ABCD Global

March 25, 2023 at 3:20 pm #5193

Keymaster

Helpful

Not Helpful

Thanks for the clarification and indeed it explains how certain characters in a one-byte encoding (like the old DOS/CP437 or ISO-5589-1) can be split into more than one (usually 2) bytes in a multi-byte encoding such as UTF8. Then going back to single-byte seemingly is no longer possible since the first byte of the couple will be seen as ‘the next character’ and represented without taking into account the next one.This despite built-in logics into the multi-byte construction of characters in Unicode.
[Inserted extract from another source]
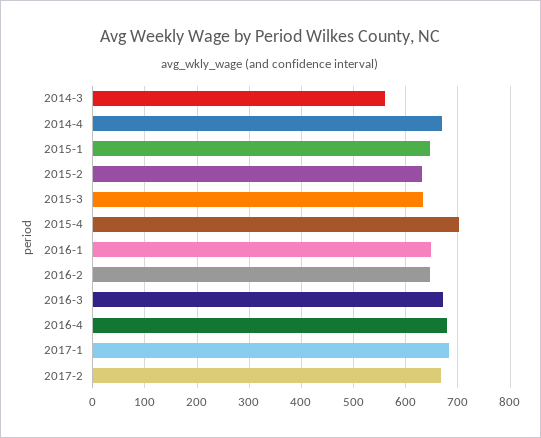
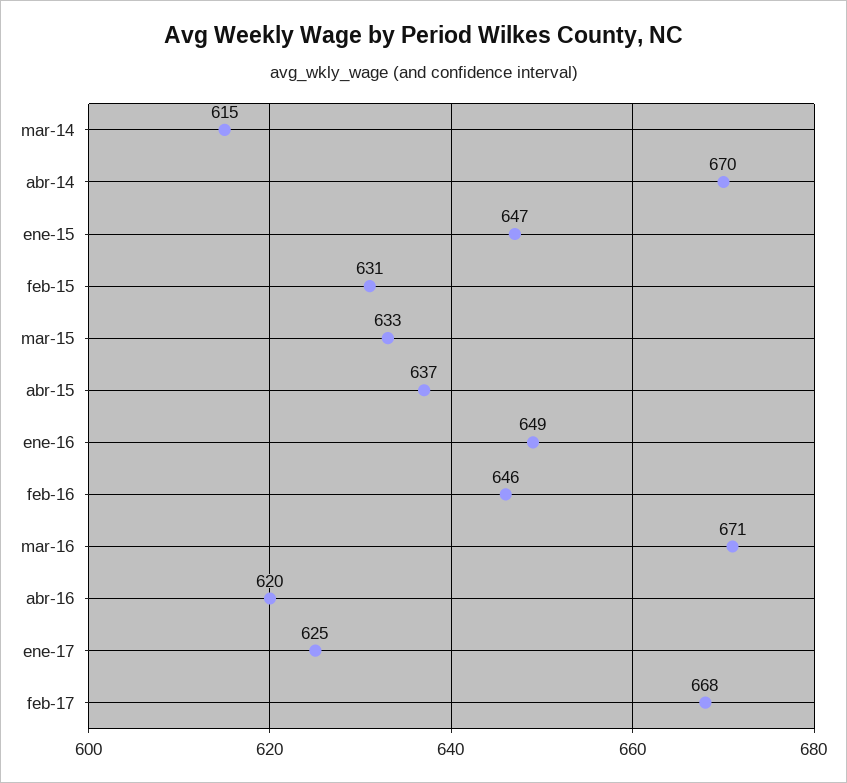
2014-3: 560 -> 615
2015-4: 700 -> 637
2016-4: 680 -> 620
2017-1: 680 -> 625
A conversion with the above listed couples of values was easy to create/apply but did not yield the correct diacritics, unfortunately.
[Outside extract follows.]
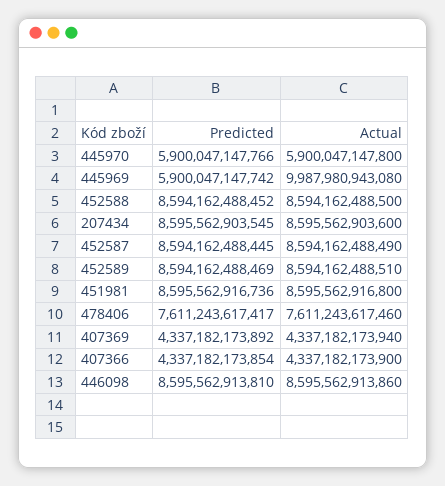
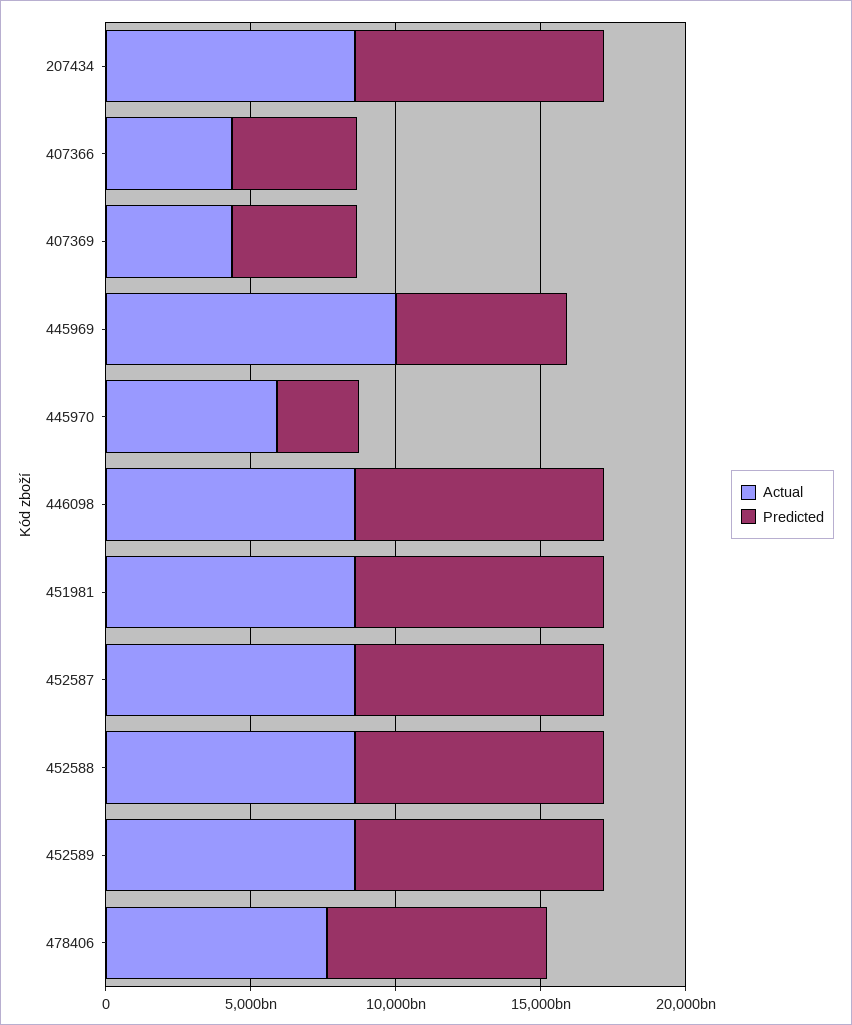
Predicted, 445970: 5900047147766 -> 3000000000000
However I kept being puzzled by the fact that in the given database (BSHMD) some diacritics at the beginning of the MST-file (viewed as a text-file) were shown correctly with CP437, leading to the hope that they could still be recovered. But further analysis led to the conclusion that these were logically deleted MFNs, which still remained in that old MST-file from the era BEFORE the diacritics conversion (or corruption…) occurred. That explains why any action with mx, or other CISIS tools like i2id and crunchmf, resulted in the correctly seen diacritics no more to be there : these MFNs were not used anymore and only the logically existing ones shown.

So this is a lesson to be learned : no matter how powerful CISIS is with its gizmo-conversion, and the availability of many encoding-conversion gizmos, this should not give us a false feeling of being safe for any possible conditions when it comes to encoding… If indeed some conversions are irreversible we have to be warned.